Another area of opposition to the motion before us on Saturday underlines the need for the unity of the working class in its fight against the unified British state. This is our common enemy, this is what we must organise to overthrow. We believe that the new organisation in Scotland should be an autonomous component of an all-Britain working class party, with a common leadership, structure and programme.
Why totally subordinate our perspectives to a Scottish parliament? It would not be a panacea for the working class in Scotland. If such a body did exist, it would be essential to use it as a platform for propaganda around a revolutionary programme.

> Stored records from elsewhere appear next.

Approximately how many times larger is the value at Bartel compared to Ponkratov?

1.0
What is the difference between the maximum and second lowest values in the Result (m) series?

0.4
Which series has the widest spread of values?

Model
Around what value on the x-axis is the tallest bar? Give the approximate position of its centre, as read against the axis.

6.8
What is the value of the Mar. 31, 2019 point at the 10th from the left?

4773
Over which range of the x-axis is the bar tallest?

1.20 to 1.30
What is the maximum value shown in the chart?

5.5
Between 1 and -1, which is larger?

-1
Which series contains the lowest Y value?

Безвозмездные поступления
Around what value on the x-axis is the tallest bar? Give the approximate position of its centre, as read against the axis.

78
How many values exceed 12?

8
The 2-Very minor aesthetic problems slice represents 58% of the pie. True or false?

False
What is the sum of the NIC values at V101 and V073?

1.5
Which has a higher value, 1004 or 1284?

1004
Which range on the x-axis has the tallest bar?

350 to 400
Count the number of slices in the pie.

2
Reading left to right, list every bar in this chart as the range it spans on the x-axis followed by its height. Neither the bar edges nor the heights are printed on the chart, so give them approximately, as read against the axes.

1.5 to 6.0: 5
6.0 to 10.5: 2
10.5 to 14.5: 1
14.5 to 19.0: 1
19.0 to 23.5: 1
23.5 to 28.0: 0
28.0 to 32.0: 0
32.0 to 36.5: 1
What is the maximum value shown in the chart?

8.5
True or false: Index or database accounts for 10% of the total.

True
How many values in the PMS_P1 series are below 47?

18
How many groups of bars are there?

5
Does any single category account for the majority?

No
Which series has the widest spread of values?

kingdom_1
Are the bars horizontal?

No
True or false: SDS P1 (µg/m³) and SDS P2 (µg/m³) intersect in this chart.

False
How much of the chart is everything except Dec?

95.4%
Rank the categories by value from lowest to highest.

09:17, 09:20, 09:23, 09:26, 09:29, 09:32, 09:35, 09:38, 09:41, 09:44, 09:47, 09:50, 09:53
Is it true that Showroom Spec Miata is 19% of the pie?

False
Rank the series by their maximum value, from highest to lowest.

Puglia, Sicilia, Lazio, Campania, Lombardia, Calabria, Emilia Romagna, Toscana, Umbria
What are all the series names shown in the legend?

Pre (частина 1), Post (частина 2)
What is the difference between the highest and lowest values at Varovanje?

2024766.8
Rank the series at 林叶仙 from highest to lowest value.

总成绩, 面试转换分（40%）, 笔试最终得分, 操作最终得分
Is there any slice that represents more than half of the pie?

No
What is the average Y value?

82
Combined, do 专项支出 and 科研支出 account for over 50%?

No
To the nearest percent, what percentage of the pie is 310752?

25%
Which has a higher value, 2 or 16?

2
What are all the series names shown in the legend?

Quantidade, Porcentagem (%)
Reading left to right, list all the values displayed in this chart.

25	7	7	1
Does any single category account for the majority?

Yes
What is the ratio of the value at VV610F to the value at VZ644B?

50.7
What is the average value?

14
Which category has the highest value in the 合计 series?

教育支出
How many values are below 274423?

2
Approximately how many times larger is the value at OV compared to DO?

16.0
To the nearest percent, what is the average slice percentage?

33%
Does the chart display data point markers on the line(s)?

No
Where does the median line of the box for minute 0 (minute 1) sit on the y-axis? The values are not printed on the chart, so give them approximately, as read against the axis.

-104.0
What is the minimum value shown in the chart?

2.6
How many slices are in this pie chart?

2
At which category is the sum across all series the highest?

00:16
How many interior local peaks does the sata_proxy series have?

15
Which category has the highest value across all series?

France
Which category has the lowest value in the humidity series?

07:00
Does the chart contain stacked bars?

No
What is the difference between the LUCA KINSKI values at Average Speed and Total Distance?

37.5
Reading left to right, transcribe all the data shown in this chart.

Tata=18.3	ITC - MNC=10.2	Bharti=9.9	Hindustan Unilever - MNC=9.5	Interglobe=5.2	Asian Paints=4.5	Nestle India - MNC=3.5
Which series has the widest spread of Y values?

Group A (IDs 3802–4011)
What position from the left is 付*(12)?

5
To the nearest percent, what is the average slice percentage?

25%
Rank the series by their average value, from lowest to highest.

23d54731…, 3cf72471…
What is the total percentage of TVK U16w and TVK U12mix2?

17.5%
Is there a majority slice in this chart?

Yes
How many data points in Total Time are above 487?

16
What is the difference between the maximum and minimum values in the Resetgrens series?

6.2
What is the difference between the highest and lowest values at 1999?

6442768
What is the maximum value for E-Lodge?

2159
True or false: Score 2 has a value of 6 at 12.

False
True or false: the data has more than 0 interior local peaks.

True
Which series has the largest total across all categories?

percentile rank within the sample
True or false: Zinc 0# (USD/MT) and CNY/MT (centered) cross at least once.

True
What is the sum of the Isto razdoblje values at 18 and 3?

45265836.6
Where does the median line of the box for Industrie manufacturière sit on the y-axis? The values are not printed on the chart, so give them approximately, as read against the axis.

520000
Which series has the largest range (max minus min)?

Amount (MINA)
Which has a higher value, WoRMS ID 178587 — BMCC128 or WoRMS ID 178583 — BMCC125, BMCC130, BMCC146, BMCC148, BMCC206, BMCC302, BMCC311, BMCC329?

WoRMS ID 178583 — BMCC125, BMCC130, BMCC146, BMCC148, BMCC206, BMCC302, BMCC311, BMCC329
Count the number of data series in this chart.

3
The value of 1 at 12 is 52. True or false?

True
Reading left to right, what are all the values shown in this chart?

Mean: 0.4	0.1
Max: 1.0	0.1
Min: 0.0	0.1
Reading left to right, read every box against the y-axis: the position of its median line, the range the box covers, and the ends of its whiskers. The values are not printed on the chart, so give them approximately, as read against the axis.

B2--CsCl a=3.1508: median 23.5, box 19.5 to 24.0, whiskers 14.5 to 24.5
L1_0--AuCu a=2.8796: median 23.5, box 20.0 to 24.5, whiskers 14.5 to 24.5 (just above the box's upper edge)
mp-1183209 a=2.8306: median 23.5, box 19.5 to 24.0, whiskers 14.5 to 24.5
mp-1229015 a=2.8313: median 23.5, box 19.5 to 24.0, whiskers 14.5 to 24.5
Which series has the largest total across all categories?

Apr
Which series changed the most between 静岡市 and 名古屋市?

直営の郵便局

Ultimately however, the task of socialists would be to overthrow it - working class rule won’t come through a parliament in Westminster or in Edinburgh.
I know that some comrades will criticise the Communist Party for being utopian, for fighting for something that it is impossible to achieve. But then I agree with Tommy Sheridan - we need a centralised revolutionary Party to fight the state. Where I think Tommy - and the rest of the ML comrades - have it wrong is when are we going to fight for this?
Tommy says in a “revolutionary situation” (see Weekly Worker 126). I think by then it would be too late. History shows us that in fact things become chaos in the tumult of a revolutionary situation. Unless a centralised democratic party has been forged beforehand, there is no chance in the ‘rapids of revolution’, as MacLean put it.
The example I think we have to bear in mind comes again from Germany and its revolution of 1918-19. The revolutionary socialists had not fought for a centralised revolutionary party in the previous period: the German party was only formed when the revolution was actually in retreat. By then, it was too late. The revolution was murdered; leaders of the working class like Luxemburg and Liebknecht were cut down.
In the Communist Party we think that there is no distinct ‘stage’ we have to pass through before we should fight for such a party.
It’s never too early to prepare for a war. This is what our working class needs: therefore it is what we as working class politicians have to fight for.